▶ _TASK TO COMPLETE_: Transcribe the listing word for word. Begin at its first line and end with the line containing "## Description".
START PROVIDED RECORDS
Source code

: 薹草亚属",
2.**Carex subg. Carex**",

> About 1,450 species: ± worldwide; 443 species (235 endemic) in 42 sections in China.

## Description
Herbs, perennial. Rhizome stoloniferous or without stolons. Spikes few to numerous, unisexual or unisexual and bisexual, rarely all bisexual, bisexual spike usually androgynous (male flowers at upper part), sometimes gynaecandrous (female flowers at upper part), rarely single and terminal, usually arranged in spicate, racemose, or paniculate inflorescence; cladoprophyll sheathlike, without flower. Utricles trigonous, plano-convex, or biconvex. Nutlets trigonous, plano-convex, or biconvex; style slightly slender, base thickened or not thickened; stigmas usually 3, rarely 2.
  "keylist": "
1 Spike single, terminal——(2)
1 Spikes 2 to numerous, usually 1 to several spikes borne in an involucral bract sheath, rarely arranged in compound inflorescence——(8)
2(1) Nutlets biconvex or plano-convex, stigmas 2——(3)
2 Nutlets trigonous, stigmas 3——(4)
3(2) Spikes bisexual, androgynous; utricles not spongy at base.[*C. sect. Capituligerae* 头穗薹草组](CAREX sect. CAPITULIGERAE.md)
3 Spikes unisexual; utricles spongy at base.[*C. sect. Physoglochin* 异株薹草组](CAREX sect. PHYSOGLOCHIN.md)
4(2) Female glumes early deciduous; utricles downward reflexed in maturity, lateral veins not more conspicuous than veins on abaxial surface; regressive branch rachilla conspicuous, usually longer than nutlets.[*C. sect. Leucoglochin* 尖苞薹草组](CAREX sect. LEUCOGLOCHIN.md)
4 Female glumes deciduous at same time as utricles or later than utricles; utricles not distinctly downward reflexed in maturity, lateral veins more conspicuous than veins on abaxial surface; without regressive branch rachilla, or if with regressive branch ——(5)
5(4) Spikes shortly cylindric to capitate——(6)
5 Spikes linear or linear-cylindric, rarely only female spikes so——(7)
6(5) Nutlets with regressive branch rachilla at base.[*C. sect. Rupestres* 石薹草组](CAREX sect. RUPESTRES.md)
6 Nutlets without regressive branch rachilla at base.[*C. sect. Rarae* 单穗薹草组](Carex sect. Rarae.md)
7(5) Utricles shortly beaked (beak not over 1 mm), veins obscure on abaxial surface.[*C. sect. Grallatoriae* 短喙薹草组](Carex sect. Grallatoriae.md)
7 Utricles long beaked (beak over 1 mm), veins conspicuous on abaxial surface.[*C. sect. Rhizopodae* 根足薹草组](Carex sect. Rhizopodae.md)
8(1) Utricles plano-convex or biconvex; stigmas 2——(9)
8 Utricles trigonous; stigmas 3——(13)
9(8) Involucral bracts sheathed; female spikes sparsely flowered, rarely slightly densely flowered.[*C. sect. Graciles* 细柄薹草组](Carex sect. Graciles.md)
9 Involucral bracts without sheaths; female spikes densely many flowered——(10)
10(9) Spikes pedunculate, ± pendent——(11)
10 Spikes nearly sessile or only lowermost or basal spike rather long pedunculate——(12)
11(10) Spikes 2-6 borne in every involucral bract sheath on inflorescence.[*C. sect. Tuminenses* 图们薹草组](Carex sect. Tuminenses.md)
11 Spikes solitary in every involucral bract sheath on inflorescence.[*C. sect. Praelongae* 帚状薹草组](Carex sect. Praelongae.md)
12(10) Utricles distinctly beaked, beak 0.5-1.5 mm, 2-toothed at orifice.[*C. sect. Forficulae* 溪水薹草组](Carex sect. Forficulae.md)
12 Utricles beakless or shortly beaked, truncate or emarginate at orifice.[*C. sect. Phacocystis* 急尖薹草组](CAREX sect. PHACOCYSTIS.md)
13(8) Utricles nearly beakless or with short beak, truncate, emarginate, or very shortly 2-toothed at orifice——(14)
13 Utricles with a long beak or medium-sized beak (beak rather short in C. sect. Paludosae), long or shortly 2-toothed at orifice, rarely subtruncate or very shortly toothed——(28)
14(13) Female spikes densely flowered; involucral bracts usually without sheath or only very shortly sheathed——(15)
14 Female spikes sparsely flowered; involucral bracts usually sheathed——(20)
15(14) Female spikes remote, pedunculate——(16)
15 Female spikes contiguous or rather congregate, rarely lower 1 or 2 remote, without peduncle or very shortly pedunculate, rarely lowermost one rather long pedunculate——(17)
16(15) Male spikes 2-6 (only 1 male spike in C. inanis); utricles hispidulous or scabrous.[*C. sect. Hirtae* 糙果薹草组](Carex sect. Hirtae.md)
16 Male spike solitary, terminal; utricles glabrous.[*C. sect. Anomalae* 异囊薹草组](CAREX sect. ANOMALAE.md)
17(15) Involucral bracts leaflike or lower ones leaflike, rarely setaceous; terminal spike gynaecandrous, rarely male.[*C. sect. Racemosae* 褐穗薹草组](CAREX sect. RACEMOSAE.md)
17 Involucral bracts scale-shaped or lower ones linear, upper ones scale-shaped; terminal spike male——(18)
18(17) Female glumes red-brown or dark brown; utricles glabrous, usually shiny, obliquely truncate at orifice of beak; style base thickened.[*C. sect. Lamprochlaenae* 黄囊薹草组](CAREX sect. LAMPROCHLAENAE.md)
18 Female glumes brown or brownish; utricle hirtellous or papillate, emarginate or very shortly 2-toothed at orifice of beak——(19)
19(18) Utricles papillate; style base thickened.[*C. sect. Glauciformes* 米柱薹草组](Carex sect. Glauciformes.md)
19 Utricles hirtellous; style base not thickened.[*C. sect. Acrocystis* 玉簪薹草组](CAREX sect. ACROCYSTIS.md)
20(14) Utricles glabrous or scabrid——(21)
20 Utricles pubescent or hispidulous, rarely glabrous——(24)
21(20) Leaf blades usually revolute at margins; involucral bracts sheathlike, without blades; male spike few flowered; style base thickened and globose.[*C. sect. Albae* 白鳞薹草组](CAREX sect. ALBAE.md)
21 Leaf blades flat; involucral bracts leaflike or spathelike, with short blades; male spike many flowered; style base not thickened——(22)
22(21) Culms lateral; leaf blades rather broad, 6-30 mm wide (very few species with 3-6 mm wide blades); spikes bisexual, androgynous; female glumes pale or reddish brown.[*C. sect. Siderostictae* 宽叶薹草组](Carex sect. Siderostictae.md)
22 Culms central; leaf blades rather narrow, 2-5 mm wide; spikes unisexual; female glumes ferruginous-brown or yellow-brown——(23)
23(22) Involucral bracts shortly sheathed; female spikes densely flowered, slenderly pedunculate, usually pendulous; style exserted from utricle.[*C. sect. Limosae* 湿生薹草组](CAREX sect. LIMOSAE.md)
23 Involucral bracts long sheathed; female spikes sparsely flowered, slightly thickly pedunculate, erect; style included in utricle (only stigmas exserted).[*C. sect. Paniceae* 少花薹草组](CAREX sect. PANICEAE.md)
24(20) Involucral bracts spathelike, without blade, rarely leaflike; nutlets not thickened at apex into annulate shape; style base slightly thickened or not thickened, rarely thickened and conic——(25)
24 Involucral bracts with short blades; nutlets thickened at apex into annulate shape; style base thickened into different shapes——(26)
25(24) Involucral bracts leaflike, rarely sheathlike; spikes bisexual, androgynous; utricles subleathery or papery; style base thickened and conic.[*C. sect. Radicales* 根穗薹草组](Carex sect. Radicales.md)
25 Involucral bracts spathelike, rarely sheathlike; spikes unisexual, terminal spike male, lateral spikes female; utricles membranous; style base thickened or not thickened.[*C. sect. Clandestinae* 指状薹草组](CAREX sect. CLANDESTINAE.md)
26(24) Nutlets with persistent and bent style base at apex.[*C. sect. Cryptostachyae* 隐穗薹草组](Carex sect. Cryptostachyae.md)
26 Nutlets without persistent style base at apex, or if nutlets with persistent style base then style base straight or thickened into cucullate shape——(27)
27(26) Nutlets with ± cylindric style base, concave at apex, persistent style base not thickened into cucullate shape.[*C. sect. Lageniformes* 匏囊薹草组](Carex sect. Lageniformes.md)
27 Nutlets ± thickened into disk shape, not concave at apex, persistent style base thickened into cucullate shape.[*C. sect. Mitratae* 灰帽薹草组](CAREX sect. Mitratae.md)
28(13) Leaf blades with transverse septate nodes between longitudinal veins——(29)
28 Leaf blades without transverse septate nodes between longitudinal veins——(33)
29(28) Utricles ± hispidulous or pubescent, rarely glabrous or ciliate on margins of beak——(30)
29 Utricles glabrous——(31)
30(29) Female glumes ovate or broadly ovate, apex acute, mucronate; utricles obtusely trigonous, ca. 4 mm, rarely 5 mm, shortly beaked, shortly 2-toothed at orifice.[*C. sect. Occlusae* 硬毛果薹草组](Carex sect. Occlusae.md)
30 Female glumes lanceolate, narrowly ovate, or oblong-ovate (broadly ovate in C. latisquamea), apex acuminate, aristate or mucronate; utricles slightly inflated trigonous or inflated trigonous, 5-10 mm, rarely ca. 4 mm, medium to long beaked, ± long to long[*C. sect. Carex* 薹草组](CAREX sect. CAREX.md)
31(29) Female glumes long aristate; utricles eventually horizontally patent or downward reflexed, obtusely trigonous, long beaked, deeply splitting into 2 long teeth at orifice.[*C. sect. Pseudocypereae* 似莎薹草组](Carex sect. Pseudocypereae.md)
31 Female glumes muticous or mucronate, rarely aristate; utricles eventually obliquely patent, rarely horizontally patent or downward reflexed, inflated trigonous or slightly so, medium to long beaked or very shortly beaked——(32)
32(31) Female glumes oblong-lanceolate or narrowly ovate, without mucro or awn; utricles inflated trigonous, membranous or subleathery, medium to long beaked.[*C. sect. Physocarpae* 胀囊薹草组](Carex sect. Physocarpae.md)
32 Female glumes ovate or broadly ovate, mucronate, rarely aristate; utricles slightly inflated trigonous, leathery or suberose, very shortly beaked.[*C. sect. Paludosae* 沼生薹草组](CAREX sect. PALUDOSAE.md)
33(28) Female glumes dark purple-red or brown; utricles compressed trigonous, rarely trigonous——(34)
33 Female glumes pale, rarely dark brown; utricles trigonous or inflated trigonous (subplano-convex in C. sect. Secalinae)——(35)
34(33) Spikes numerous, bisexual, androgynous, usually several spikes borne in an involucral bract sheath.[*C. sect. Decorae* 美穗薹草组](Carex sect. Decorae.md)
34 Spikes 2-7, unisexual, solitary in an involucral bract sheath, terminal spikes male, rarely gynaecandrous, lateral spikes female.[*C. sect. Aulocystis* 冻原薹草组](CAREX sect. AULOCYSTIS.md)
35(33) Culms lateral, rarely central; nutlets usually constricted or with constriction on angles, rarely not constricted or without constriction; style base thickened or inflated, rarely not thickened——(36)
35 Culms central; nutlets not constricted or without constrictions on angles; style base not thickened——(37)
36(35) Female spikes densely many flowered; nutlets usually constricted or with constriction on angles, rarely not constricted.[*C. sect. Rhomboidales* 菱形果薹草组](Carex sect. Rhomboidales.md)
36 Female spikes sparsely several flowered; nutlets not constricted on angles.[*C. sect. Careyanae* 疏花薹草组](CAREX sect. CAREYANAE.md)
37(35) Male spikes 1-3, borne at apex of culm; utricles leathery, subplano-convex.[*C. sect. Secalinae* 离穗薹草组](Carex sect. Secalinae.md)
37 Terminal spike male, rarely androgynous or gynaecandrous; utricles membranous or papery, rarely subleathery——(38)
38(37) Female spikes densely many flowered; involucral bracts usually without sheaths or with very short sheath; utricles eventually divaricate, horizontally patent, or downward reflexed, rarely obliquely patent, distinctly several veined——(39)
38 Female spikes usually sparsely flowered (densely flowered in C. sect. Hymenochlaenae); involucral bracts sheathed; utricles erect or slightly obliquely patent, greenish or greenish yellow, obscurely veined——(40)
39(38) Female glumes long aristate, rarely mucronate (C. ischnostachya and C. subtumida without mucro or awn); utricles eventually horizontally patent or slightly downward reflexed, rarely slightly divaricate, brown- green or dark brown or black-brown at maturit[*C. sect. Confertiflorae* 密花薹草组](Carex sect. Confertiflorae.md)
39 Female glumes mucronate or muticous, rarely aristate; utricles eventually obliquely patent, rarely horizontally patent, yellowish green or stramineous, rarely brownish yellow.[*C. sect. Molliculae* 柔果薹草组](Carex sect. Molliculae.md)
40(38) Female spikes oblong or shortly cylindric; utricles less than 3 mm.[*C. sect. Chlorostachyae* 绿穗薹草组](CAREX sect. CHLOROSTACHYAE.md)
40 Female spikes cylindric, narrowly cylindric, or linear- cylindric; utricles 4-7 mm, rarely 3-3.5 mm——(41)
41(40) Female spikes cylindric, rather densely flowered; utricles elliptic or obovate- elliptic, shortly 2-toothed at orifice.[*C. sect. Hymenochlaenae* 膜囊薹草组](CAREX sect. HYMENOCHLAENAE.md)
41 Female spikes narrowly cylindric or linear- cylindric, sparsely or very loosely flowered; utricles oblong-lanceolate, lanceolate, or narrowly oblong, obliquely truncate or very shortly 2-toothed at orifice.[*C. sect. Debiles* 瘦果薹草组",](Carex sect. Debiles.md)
END PROVIDED RECORDS
▶ _COMPLETED TASK_:
Source code

: 薹草亚属",
2.**Carex subg. Carex**",

> About 1,450 species: ± worldwide; 443 species (235 endemic) in 42 sections in China.

## Description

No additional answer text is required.